Indoor object tracking data:
--*--
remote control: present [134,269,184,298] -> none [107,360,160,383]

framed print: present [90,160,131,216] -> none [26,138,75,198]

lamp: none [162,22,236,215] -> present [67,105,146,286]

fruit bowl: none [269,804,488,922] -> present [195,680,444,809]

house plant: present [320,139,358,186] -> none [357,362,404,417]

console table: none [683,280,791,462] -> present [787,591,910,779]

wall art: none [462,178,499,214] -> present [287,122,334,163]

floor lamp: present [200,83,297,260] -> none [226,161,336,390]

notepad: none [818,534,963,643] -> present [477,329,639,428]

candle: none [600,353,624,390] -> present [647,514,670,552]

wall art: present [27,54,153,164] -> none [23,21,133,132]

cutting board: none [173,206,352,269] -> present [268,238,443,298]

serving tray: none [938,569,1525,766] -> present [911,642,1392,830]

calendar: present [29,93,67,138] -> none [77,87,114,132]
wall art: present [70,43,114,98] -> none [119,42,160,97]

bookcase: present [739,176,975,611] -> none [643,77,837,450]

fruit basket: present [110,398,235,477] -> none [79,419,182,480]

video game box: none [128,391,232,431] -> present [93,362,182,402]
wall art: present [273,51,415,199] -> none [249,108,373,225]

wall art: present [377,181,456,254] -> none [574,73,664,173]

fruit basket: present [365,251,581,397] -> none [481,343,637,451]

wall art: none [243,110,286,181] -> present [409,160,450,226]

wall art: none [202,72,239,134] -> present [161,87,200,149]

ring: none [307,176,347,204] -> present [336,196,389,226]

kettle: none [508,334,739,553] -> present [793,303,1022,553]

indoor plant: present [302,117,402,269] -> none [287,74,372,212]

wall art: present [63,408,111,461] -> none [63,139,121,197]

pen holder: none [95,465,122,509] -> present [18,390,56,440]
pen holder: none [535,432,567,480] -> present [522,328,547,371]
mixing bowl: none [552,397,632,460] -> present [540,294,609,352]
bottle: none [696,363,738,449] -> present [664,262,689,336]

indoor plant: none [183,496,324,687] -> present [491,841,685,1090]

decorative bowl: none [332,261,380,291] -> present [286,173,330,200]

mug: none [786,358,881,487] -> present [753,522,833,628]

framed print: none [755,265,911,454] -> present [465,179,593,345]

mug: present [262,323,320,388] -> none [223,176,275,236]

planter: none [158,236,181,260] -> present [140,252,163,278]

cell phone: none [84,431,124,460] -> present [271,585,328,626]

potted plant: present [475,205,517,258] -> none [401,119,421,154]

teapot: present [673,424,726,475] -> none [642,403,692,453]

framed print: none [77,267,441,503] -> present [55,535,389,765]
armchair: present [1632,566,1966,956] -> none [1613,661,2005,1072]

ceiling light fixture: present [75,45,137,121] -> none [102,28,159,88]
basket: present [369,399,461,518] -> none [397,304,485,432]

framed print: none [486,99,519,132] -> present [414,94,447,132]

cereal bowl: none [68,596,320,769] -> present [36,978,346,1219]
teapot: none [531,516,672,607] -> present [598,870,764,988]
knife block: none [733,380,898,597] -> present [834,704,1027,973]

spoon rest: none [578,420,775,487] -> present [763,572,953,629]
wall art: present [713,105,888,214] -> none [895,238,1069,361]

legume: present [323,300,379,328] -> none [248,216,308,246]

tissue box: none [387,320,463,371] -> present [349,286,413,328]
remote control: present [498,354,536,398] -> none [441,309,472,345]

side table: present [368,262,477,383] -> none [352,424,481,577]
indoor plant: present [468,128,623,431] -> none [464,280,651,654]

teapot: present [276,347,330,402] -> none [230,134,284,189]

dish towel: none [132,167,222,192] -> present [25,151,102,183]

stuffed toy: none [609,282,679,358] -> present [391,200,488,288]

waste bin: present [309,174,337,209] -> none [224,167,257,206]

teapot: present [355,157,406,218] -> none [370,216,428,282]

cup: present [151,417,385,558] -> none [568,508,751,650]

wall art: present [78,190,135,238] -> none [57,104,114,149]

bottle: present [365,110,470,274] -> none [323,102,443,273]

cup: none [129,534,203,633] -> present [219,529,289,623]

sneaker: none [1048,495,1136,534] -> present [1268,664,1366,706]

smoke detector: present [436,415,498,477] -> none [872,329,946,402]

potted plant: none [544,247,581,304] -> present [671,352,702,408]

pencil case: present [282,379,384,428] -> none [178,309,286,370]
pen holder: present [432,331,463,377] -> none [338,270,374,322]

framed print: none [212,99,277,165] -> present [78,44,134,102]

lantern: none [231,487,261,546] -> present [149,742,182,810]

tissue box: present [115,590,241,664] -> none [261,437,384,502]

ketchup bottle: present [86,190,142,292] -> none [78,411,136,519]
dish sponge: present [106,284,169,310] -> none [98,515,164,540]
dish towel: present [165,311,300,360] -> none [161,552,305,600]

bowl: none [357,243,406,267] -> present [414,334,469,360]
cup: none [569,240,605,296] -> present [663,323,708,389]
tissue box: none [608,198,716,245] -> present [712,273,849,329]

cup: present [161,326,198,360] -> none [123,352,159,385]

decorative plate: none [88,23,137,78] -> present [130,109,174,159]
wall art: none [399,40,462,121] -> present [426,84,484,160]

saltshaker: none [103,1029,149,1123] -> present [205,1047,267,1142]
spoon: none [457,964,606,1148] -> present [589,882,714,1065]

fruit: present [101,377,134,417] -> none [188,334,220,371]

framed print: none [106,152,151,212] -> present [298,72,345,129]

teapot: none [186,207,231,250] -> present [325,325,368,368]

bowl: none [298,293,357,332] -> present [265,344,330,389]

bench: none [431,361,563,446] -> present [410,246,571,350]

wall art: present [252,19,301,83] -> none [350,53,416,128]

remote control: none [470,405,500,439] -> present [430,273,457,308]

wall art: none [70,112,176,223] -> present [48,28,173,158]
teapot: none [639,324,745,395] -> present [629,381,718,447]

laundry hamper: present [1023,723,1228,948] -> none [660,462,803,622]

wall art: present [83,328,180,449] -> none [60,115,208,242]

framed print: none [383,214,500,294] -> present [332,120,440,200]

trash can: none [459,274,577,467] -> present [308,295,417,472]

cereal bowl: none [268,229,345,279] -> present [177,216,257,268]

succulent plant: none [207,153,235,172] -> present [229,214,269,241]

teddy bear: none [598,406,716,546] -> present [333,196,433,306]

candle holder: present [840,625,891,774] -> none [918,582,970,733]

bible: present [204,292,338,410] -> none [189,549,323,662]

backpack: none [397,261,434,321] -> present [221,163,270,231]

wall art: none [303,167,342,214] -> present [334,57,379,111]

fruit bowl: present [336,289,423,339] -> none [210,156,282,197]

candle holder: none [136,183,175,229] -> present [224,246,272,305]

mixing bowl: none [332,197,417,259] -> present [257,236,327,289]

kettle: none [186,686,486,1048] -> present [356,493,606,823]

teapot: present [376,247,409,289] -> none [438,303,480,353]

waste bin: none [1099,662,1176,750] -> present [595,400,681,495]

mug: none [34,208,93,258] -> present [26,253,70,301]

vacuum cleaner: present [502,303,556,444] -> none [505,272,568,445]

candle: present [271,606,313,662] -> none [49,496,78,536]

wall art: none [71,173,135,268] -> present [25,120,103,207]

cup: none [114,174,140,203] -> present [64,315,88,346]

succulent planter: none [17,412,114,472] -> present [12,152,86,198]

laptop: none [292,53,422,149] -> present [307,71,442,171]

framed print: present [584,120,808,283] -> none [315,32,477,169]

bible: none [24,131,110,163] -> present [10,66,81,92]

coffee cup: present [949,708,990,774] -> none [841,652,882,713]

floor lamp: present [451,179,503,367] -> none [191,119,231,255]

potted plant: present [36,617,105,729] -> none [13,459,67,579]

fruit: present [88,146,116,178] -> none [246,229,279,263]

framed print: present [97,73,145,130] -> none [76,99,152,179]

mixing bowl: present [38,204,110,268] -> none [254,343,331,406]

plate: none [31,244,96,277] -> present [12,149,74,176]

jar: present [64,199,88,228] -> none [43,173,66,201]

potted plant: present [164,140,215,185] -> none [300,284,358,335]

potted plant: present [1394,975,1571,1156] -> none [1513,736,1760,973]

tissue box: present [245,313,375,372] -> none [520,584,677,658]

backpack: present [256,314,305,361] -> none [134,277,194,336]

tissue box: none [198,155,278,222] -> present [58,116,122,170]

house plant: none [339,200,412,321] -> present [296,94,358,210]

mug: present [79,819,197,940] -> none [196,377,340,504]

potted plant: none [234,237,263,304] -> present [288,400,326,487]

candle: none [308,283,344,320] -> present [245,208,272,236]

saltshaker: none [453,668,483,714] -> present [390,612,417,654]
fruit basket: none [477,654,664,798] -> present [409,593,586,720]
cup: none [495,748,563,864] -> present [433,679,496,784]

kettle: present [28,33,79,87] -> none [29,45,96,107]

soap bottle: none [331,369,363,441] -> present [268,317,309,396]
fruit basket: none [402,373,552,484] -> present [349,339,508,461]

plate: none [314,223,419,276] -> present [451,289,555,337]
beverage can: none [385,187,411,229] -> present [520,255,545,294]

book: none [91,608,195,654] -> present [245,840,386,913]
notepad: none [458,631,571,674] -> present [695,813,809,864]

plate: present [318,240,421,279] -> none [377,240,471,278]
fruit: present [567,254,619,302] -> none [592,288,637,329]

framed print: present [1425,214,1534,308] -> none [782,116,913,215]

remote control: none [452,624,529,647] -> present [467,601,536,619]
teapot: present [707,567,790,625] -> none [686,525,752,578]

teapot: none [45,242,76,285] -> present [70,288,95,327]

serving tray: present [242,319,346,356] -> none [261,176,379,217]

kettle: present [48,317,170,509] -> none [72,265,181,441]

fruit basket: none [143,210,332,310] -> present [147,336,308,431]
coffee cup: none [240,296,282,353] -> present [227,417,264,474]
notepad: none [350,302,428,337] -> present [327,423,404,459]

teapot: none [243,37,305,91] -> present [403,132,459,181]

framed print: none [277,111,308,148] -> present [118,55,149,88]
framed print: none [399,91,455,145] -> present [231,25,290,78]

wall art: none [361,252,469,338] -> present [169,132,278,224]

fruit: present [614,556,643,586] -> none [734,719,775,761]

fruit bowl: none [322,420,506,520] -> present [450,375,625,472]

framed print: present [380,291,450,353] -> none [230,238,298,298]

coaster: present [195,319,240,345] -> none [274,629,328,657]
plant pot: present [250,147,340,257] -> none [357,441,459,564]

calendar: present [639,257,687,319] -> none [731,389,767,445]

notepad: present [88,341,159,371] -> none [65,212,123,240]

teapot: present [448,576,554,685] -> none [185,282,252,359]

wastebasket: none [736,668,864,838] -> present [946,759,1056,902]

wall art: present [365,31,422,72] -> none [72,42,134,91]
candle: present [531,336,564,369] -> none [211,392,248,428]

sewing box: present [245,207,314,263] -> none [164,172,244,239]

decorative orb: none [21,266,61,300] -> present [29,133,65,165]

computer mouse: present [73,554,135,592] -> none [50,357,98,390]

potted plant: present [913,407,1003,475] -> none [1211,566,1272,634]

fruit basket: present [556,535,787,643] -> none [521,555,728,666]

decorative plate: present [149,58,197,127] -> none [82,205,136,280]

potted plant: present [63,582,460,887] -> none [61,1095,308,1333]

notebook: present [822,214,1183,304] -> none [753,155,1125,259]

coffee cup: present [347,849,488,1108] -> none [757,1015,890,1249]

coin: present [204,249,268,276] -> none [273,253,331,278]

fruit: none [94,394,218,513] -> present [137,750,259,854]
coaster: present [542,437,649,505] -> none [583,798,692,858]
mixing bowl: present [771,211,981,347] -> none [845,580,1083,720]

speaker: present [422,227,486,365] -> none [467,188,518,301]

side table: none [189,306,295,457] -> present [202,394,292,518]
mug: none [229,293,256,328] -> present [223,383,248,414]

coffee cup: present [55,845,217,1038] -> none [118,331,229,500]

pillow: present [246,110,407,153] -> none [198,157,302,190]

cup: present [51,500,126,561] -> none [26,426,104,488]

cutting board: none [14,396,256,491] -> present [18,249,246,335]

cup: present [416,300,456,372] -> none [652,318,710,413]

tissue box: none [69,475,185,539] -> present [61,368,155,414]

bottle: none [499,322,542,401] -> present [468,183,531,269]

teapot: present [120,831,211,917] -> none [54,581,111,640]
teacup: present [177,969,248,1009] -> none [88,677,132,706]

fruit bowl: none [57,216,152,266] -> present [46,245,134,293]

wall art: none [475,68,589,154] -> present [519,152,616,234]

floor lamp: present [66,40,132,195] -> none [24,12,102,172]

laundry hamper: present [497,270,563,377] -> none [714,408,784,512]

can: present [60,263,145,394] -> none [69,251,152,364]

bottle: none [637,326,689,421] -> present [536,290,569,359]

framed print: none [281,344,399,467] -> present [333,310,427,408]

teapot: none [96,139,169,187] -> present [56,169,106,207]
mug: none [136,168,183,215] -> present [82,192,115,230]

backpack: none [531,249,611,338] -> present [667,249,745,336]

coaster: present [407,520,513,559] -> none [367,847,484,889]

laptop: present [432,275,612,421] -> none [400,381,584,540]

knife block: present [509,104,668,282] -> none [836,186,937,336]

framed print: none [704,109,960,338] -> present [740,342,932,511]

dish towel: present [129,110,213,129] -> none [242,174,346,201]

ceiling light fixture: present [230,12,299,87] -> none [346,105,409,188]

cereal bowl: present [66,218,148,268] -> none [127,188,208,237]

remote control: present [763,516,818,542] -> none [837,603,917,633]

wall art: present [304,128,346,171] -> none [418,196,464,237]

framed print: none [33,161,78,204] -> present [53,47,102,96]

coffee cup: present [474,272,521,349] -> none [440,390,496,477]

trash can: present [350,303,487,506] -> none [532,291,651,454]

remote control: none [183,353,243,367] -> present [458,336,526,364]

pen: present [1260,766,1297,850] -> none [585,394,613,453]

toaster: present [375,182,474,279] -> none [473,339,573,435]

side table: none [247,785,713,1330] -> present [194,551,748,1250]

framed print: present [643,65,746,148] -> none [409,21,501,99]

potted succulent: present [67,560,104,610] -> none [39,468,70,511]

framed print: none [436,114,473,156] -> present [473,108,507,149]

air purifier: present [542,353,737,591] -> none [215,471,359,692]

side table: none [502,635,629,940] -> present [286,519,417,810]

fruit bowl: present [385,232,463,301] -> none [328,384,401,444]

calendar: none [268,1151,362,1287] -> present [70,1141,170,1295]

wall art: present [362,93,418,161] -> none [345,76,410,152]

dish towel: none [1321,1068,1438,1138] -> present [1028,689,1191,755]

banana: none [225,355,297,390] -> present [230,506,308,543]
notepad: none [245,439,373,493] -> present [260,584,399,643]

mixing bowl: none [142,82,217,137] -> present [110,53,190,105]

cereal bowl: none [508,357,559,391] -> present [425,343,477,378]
--*--
§ Prompt
Working from the records above, write out verbatim only the lines from the line containing "mixing bowl: present [771,211,981,347]" through the line containing "tissue box: none [69,475,185,539]".

§ Written response
mixing bowl: present [771,211,981,347] -> none [845,580,1083,720]

speaker: present [422,227,486,365] -> none [467,188,518,301]

side table: none [189,306,295,457] -> present [202,394,292,518]
mug: none [229,293,256,328] -> present [223,383,248,414]

coffee cup: present [55,845,217,1038] -> none [118,331,229,500]

pillow: present [246,110,407,153] -> none [198,157,302,190]

cup: present [51,500,126,561] -> none [26,426,104,488]

cutting board: none [14,396,256,491] -> present [18,249,246,335]

cup: present [416,300,456,372] -> none [652,318,710,413]

tissue box: none [69,475,185,539] -> present [61,368,155,414]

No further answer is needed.